I like movies, lots. If I didn’t have things to do, I would just laze around marathoning David Fincher movies and drinking beer. And I’d love it. Here I have compiled a list of movies I think everyone’s life would be improved by seeing. Like every movie list ever made, it’s essentially pointless; a vile, opinionated snobfest of epic proportions that everyone else will violently disagree with. Long live film criticism.

1.  Saw

This film has slowly worked it’s way into my life to the extent that I get physical withdrawal symptoms unless a watch it at least twice a month. I think it’s a perfect movie; it’s put together beautifully, a considered, dark, unsettling piece which is not even close to being the torture porn it’s often sold as. Hostel it ain’t; it’s far more like Se7en in that it’s as much a meditation on what it actually means to be “living” and what separates a good person from a bad one as it is a film about the machinations of an evil genius and his ever-widening collection of hilariously horrifying “traps”. Okay, it’s not for the totally feeble, but it’s a damn good film, with superb performances from Cary Ewles and Leigh Whannel. And just a brilliant soundtrack which you should use to spice up your day-to-day events against the clock.

2. Muppet Treasure Island

I distinctly remember, as a po-faced child, my Dad taking me to see this and having to take him aside and have a serious discussion about him definitely not being allowed to sing along to any of the songs in the cinema. Now, I’m the one being taken aside and told the same thing. For pure, total, unpretentious fun, there is simply nothing better than this rollicking voyage of tunes, treachery and treasure, featuring a disconcertingly handsome Tim Curry as Long John Silver.

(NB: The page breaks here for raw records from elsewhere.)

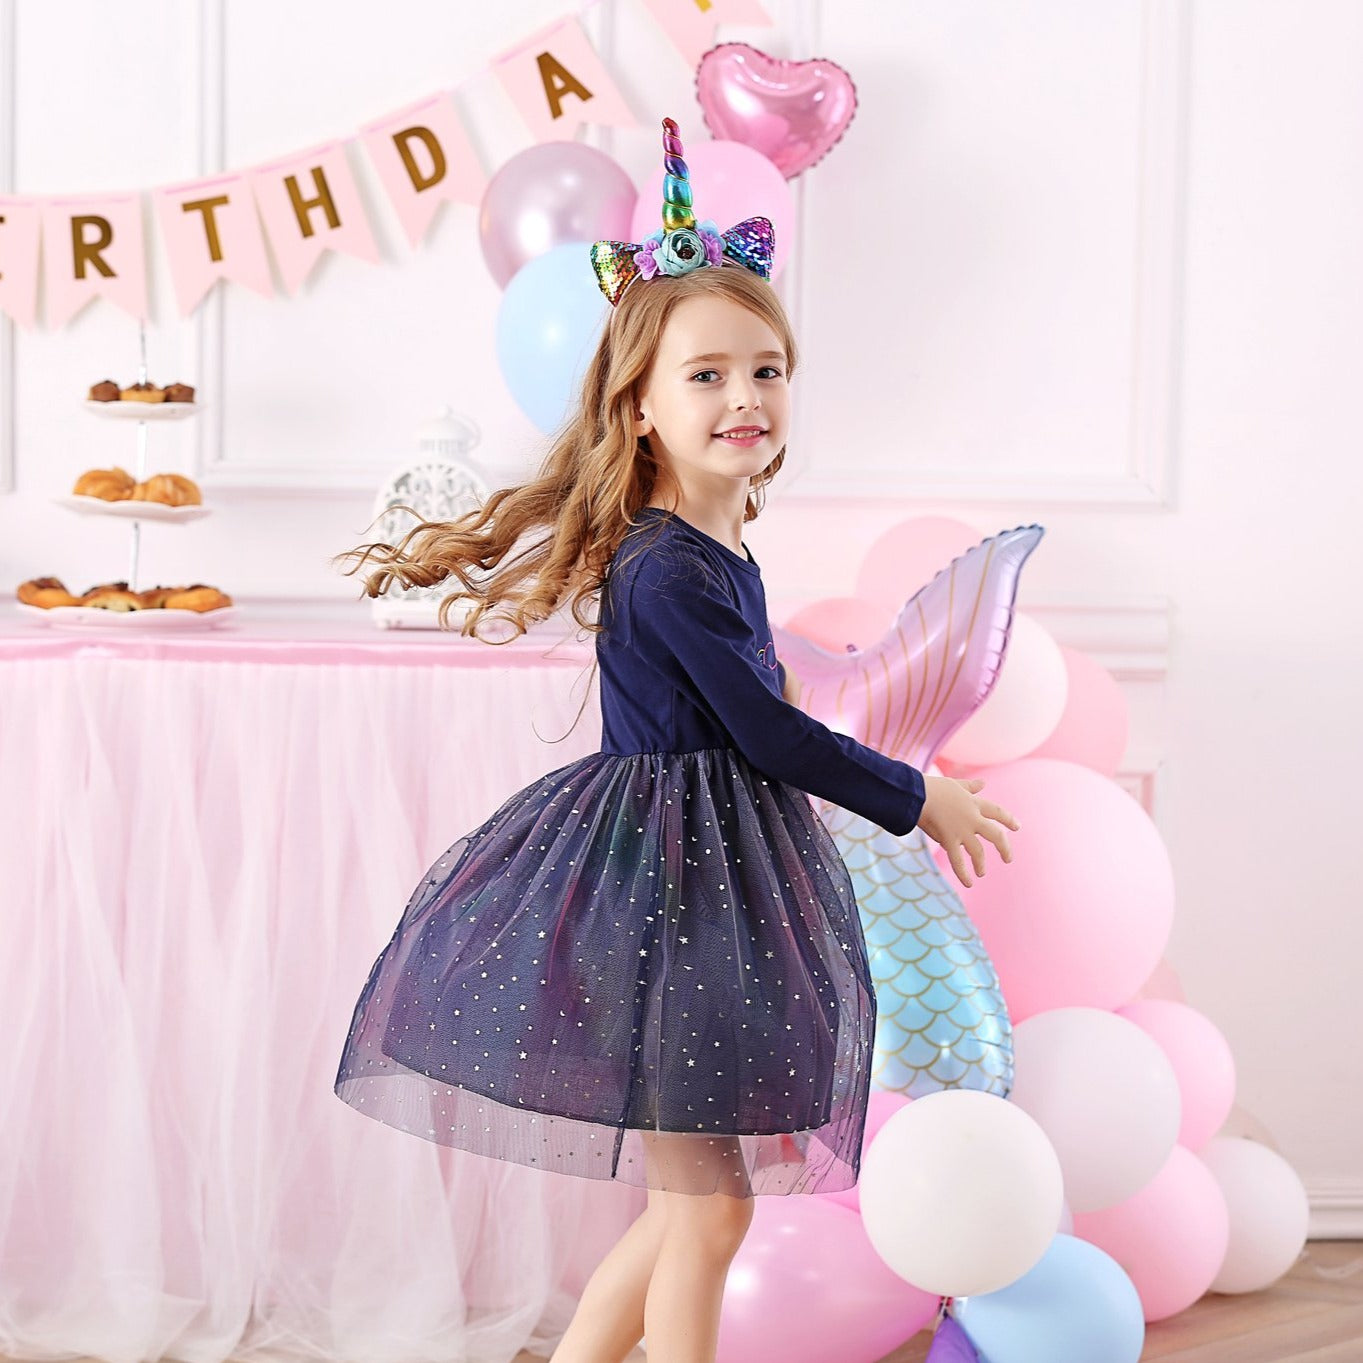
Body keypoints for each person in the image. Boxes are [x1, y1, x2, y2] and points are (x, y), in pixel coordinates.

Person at [332, 117, 1019, 1363]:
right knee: (707, 1213)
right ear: (639, 407)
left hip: (704, 896)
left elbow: (744, 712)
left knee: (687, 1209)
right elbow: (768, 733)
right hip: (660, 903)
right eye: (705, 375)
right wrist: (918, 795)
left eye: (765, 369)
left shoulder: (715, 548)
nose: (743, 397)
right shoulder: (667, 569)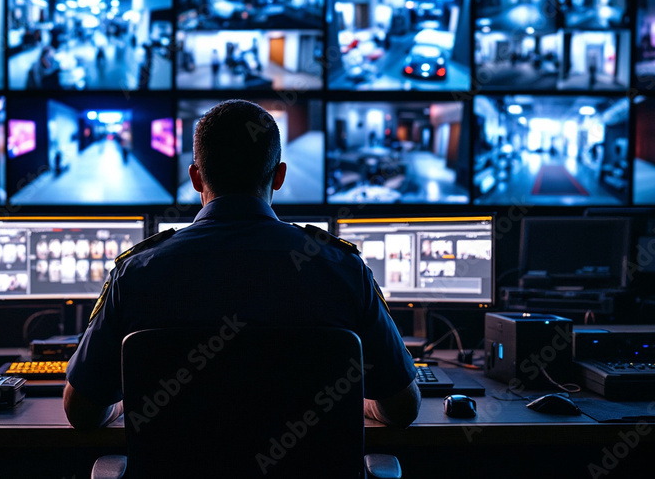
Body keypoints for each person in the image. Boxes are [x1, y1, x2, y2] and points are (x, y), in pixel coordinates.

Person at [64, 99, 421, 431]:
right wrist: (354, 404)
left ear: (196, 178)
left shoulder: (137, 273)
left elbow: (82, 411)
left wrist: (127, 404)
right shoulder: (343, 269)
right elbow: (402, 408)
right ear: (279, 176)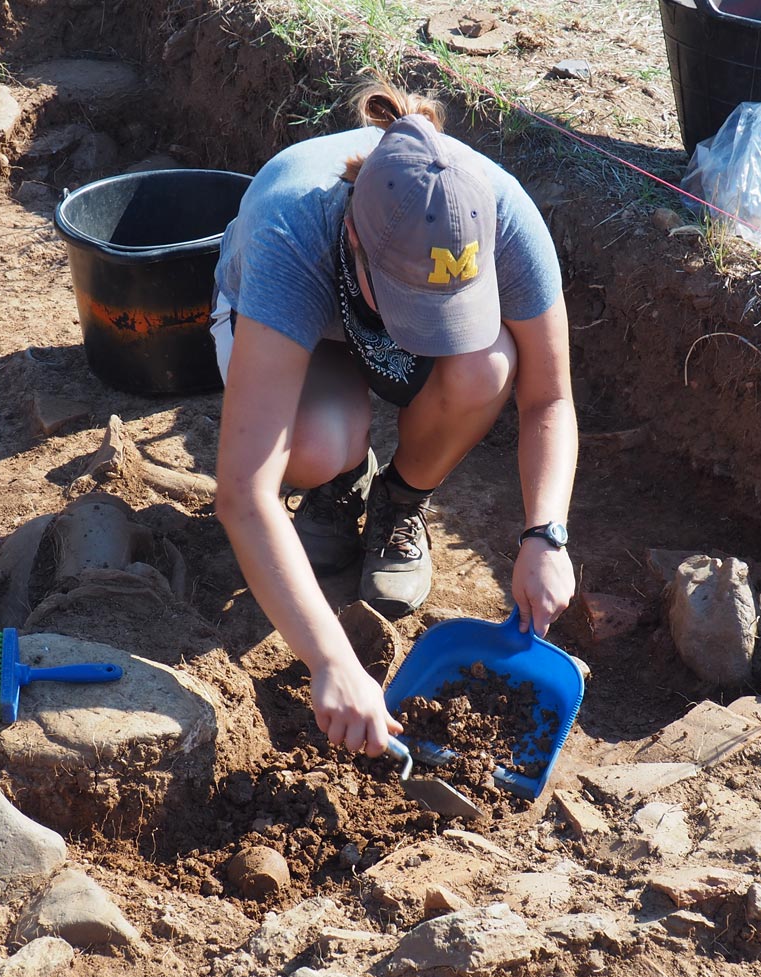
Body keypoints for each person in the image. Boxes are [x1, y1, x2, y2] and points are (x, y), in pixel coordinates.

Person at [211, 80, 577, 761]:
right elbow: (242, 494)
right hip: (291, 327)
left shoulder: (501, 215)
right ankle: (336, 484)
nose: (429, 333)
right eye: (415, 305)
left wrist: (545, 533)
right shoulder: (294, 232)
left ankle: (399, 499)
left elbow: (549, 397)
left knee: (488, 365)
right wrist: (331, 661)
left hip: (363, 325)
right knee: (319, 445)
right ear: (354, 238)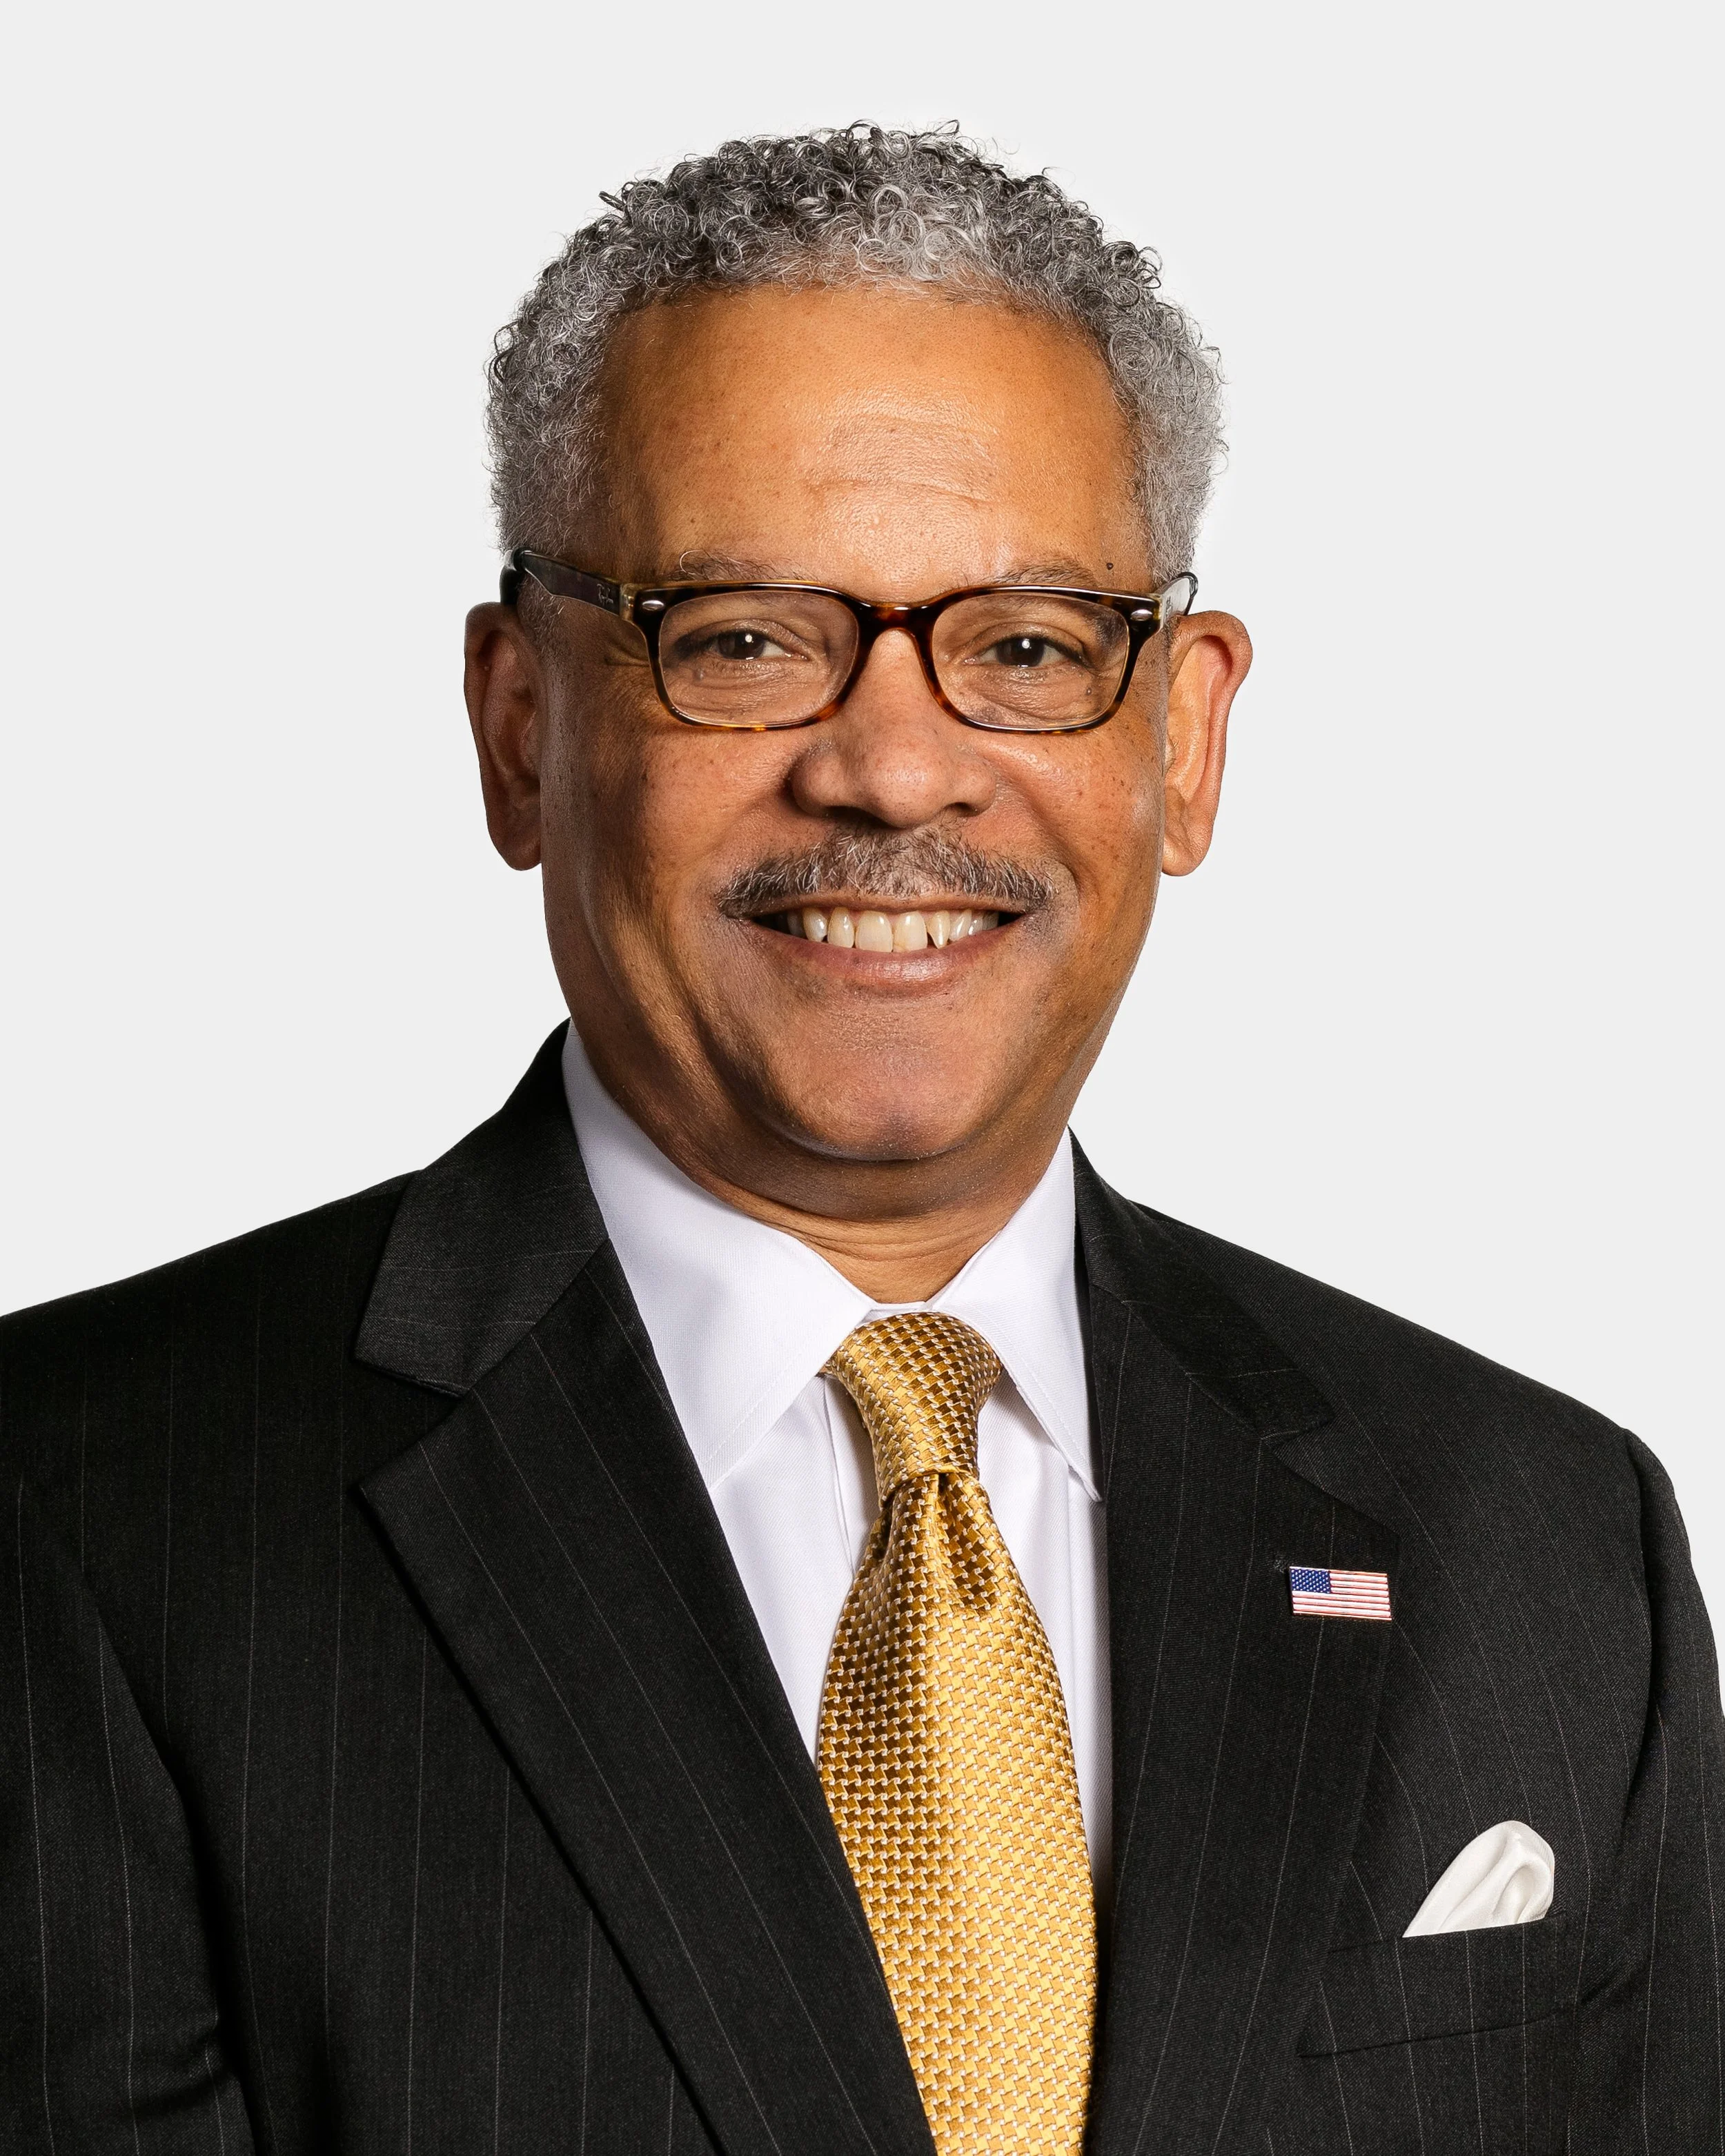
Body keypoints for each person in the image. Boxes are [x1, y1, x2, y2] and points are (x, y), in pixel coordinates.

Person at [1, 123, 1717, 2156]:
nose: (894, 767)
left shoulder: (1536, 1541)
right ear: (521, 725)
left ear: (1183, 739)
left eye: (1025, 646)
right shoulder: (79, 1518)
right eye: (740, 637)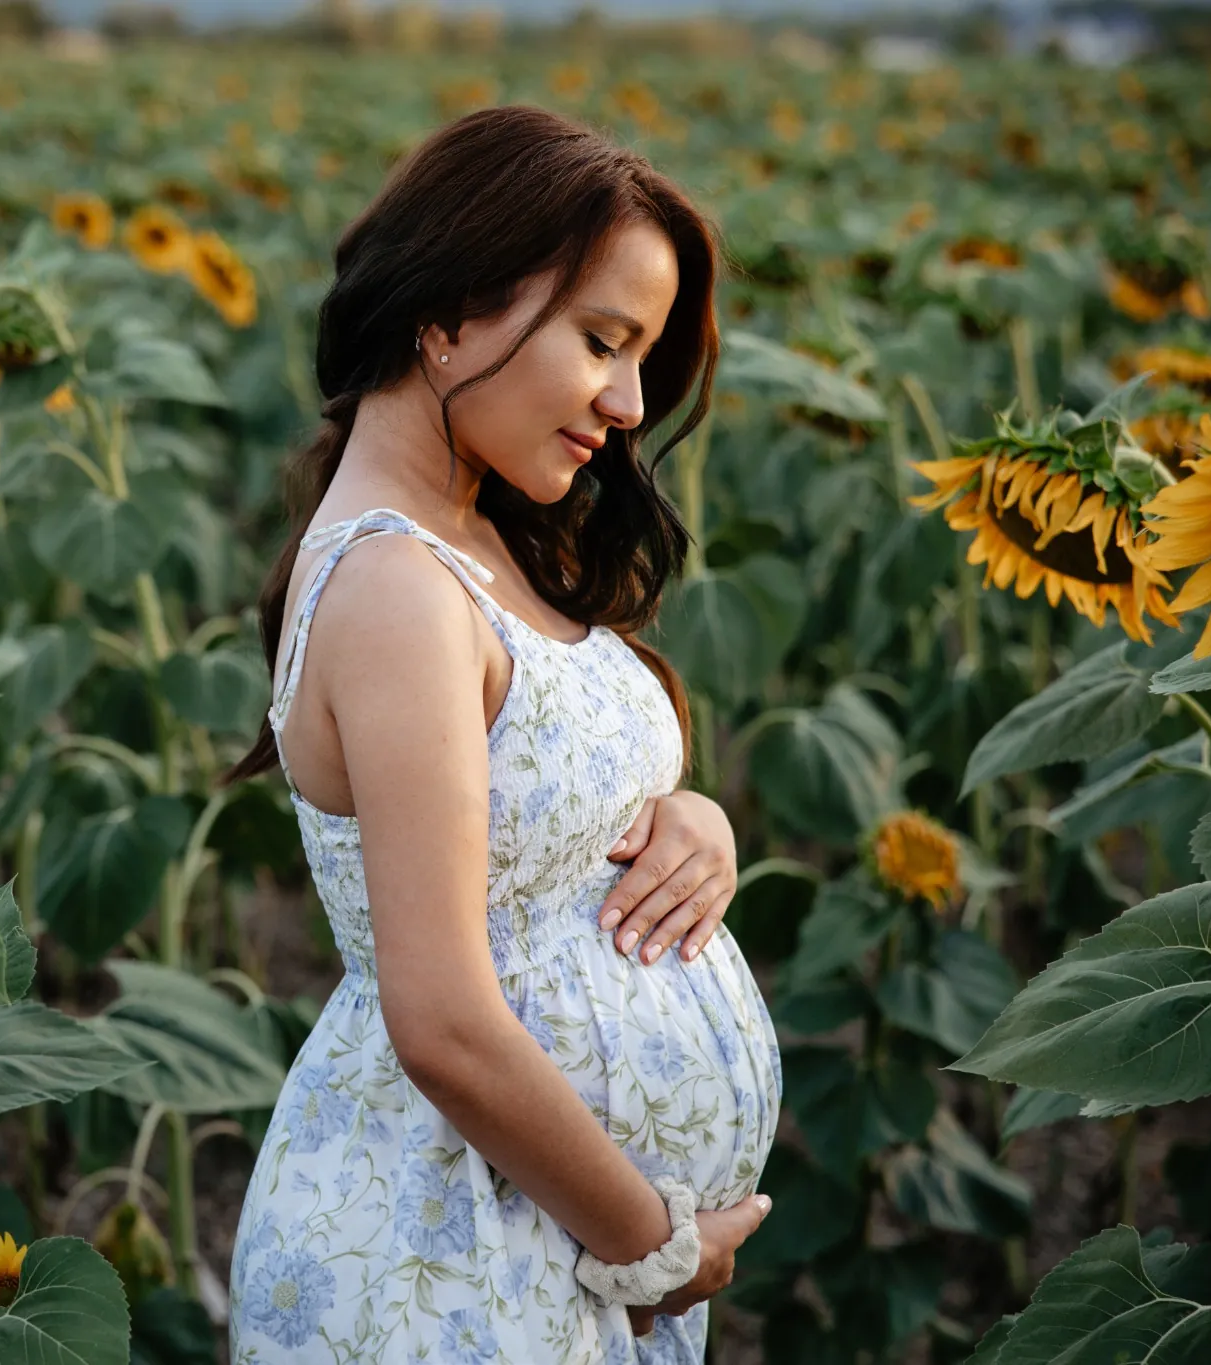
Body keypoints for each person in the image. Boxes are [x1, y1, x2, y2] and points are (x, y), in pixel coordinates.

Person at [218, 106, 783, 1362]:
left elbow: (551, 795)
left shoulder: (479, 539)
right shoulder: (393, 589)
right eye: (603, 341)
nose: (630, 403)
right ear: (449, 312)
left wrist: (692, 825)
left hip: (537, 1253)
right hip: (449, 1259)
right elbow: (442, 1021)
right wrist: (653, 1243)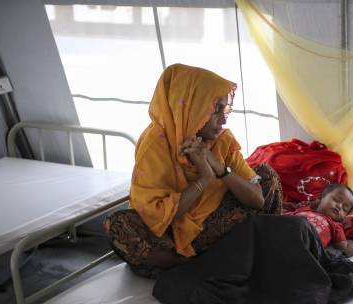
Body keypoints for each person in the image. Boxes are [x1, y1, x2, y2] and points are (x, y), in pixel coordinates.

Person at [104, 64, 283, 278]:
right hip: (168, 235)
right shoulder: (155, 145)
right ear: (191, 107)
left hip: (210, 228)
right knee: (117, 224)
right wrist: (205, 179)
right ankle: (198, 263)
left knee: (267, 176)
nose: (223, 119)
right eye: (215, 110)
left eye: (225, 109)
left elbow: (258, 199)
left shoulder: (222, 141)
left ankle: (199, 263)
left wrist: (220, 169)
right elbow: (159, 218)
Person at [290, 184, 353, 257]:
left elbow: (347, 250)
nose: (339, 206)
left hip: (303, 249)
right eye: (336, 200)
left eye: (345, 208)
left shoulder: (335, 226)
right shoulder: (304, 209)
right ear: (320, 197)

And it features some properly pumping choons, including the insanely good When You’re A Professorial Pirate, which I like to rewrite as an anthem for male prostitutes. Listen to it now and replace “pirate” with “rentboy”. It works. Also, this.

3.  The Skin I Live In

Yes, I’m a hipster so massive I’m on the brink of turning into a self-aware black hole. But fuck it, I love me a bit of Pedro Almodovar (a very little bit-pretty much only four of his films are worth seeing, but how), and this bizarre body-horror-cum-soap-opera-drama is a mad, disturbing and brilliant little gem. Featuring a properly sinister Antonio Banderas and perhaps the grimmest rape scene of all time ever, it’s still peppered with spots of humour and Almodovar’s penchant for picking up on great female characters. It’s not a perfect film, but damn, you’ll see nothing like it this year and you’ll be haunted by the image of a man in a tiger suit having sex for weeks afterwards. Eurgh.

4. Little Miss Sunshine

Oh YES oh YES oh YES. This teeny little indie comedy follows a family as their daughter competes in the beauty pageant of the title. But it’s not about that; it’s about the failings and faults of every family member, from the hyper-sexed, heroin snorting grandfather portrayed by Alan Arkin to the gay, suicidal Proust scholar played by a superbly reserved Steve Carell. I love the clinky-clanky music, the way it elicits emotions without having to fire a nail gun of schmaltz into you, and the fact that’s it’s abso-bloody-loutly hilarious. Shout out to a baby-faced Paul Dano completely destroying the role of a voluntarily mute disengaged teenager, and also for being pretty.

5. Brick

I only saw it this year to get my Brownie badge for watching indie films, but hotdamn, I enjoyed it. Featuring an outrageously handsome Joseph Gordon-Levitt (whose name I always mispronounce as Goseph Jordon, which sounds like a prairie animal to me), this neo-noir teen crime sort-of romance thrillery thing is a strange little offering, but an interesting one. It transplants Dashiell Hammet into a high school, giving an aneamic Lucas Haas the role of the bizarely appealing villain and a collection of wonderfully suave femme fatales and mob thugs. Do it. Do it for me.